Goal of the exercise:
Hand back the entries below exactly.

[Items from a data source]
▬▬▬
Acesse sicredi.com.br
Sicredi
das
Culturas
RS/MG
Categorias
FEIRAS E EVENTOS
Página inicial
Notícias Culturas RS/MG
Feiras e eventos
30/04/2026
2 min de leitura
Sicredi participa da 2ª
▬▬▬
Reply to the task:
Acesse sicredi.com.br
Sicredi
das
Culturas
RS/MG
Categorias
FEIRAS E EVENTOS
Página inicial
Notícias Culturas RS/MG
Feiras e eventos
30/04/2026
2 min de leitura
Sicredi participa da 2ª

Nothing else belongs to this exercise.